A necessária vigilância precisa crescer nas próximas semanas. Fortalecer a mobilização popular, ajudar o povo a compreender a natureza do embate travado no país e que não se esgota no momento da eleição nem no período imediatamente seguinte a ela, para garantir a lisura do pleito, o respeito à vontade que o eleitorado manifestar na urna, e combater as tentativas de deslegitimação do presidente Lula.

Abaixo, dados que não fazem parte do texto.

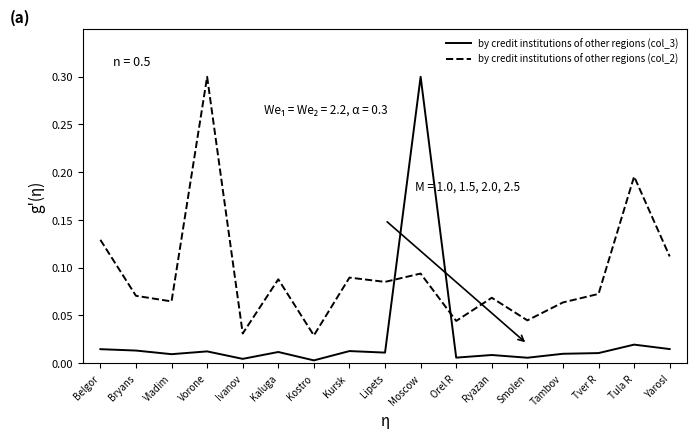

Is this an area chart (filled region under the line)?

No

A tradição historicamente golpista da direita brasileira permite imaginar um combate sem tréguas, recheado das baixarias de sempre. A direita e os conservadores brasileiros já agiram assim no passado, tendo sido o principal fator da instabilidade da política brasileira nos últimos sessenta anos. E os sinais emitidos pelo ninho tucano pefelista, repercutidos pela mídia do grande capital (ela própria parte do sistema de poder conservador que procura manter seu mando sobre o país), indicam essa possibilidade. É o que demonstra a crise atual. Ela é uma tentativa de requentar a crise iniciada em maio de 2005, e tem dois objetivos alternativos: o primeiro é derrotar Lula, a esquerda e as forças avançadas, na eleição presidencial; se não conseguirem cumprir este propósito, como tudo indica que vai ocorrer, a alternativa para a direita será agitar, a partir de 2007, a tese de que a eleição teria sido ilegítima, cujo desdobramento poderá ser a busca da interrupção do mandato do presidente Lula.

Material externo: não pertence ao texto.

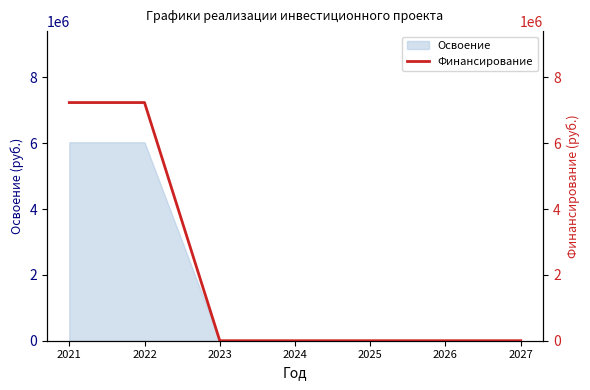

List the labels in order of value, largest first.

2021, 2022, 2023, 2024, 2025, 2026, 2027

Este é o roteiro histórico da direita, que ela repete este ano depois do fracasso de todas suas iniciativas tentadas desde o ano passado. Mas que se desenvolve em um cenário radicalmente diferente daquele existente entre as décadas de 1940 a 1960. Um forte indício desta realidade nova, em que a organização popular é mais forte, foi o manifesto ''Querem melar a eleição de Lula'', divulgado por mais de cinqüenta organizações do movimento social no último dia 20, e que indica o compromisso das principais lideranças do país em derrotar a direita e seu projeto neoliberal.

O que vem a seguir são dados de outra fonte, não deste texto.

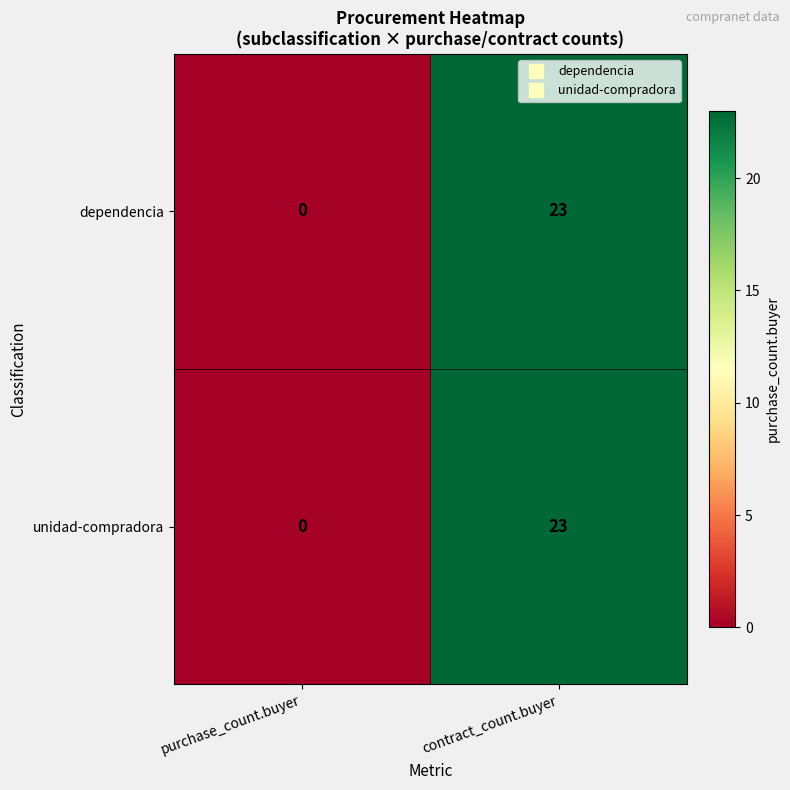

Which label corresponds to the smallest value in the chart?

purchase_count.buyer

Um papel especial, nesse cenário, é aquele representado pelo Partido Comunista do Brasil, a partir de seu compromisso programático com a conquista da democracia, da melhoria das condições de vida dos trabalhadores e do povo brasileiro e da consolidação da soberania nacional. O PCdoB não abre mão de seu objetivo estratégico, a conquista do socialismo com feição brasileira. E compreende que a democracia é parte fundamental da estrada que levará o Brasil e os brasileiros a este rumo avançado. Objetivos em torno dos quais o Partido mobiliza setores importantes da classe operária, dos trabalhadores assalariados, dos setores progressistas e avançados, das camadas médias, dos intelectuais, dos empresários produtivos, empenhando-se para impedir que a direita exerça seu esforço golpista para interromper a marcha do processo político e histórico em curso, e m busca do desenvolvimento nacional, de uma política externa independente e soberana, do fortalecimento do Mercosul, que avance em políticas sociais que permitam a desconcentração de renda e a valorização do trabalho.
O roteiro da direita é golpista, e o alvo de sua ação são os avanços obtidos durante o primeiro mandato do governo Lula. É um que precisa ser barrado pelo mecanismo democrático do voto, reelegendo Lula. Este é o sentido da eleição de outubro, e também o significado do clamor da direita pela ''moralidade'' e pela ''ética''.